The Parent App: Understanding Families in the Digital Age

By Lynn Schofield Clark | Go to book overview

APPENDIX B Parents, Children, and the Media Landscape:
Resources

Websites and Organizations

CommonSenseMedia.org: Offers age-specific reviews for television programs, websites, video games, books, and music. They also offer information on public policy affecting the media environment. The site is funded by foundations, educational organizations, parents, and individuals.

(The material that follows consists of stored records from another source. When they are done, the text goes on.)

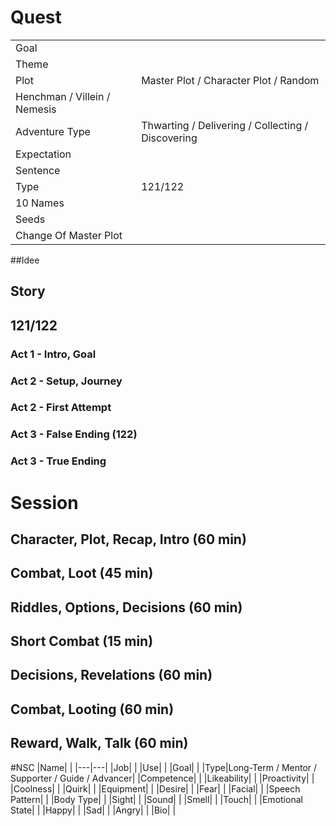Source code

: # Quest
| | |
|---|---|
|Goal| |
|Theme| |
|Plot|Master Plot / Character Plot / Random|
|Henchman / Villein / Nemesis| |
|Adventure Type|Thwarting / Delivering / Collecting / Discovering|
|Expectation| |
|Sentence| |
|Type|121/122| 
| 10 Names| |
|Seeds| |
|Change Of Master Plot| |

##Idee

## Story

## 121/122
### Act 1 - Intro, Goal
### Act 2 - Setup, Journey
### Act 2 - First Attempt
### Act 3 - False Ending (122)
### Act 3 - True Ending

# Session
## Character, Plot, Recap, Intro (60 min) 
## Combat, Loot (45 min)
## Riddles, Options, Decisions (60 min)
## Short Combat (15 min)
## Decisions, Revelations (60 min)
## Combat, Looting (60 min)
## Reward, Walk, Talk (60 min)

#NSC
|Name| |
|---|---|
|Job| | 
|Use| | 
|Goal| | 
|Type|Long-Term / Mentor / Supporter / Guide / Advancer|
|Competence| |
|Likeability| |
|Proactivity| |
|Coolness| |
|Quirk| |
|Equipment| |
|Desire| |
|Fear| |
|Facial| |
|Speech Pattern| |
|Body Type| |
|Sight| |
|Sound| |
|Smell| |
|Touch| |
|Emotional State| |
|Happy| |
|Sad| |
|Angry| |
|Bio| |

NetFamilyNews: Provides a review of the latest news on technologies that affect the lives of families and children, including reviews of parent guides to Facebook and Google Plus, information on privacy and safety laws and issues, and school and library policy concerns. The site is funded by private companies serving the family market as well as individuals and educators. The editor of NetFamilyNews is Anne Collier, a writer and journalist with expertise in Internet safety who is also executive director of the Tech Parenting Group.

ConnectSafely.org: Much of the content on this site is drawn from Net Family News but is organized topically in a user-friendly way. There’s also an active and unmonitored parent forum, which means the discussion and advice range from helpful to questionable.

GetNetWise: Contains a large repository of video tutorials that help parents to set privacy and search settings on the computers their children use. Provides online safety guides and an excellent explanation of the kinds of risks children are likely to encounter online at different ages.

Media Awareness Network: Based in Canada, this site offers resources on digital literacy for parents and educators. Their e-parenting tutorial includes the topics “online research and homework,” “online relationships,” “inappropriate content,” “online marketing,” and “too much time online.” They are supported by telecommunications companies in Canada and in the United States and are endorsed by numerous educational organizations.

NetSmartz: A commercially supported site that is part of the National Center for Missing and Exploited Children, this site offers up-to-date Internet safety presentations given by law enforcement officials. The site includes real-life stories and resources that let young people learn to identify dangers online.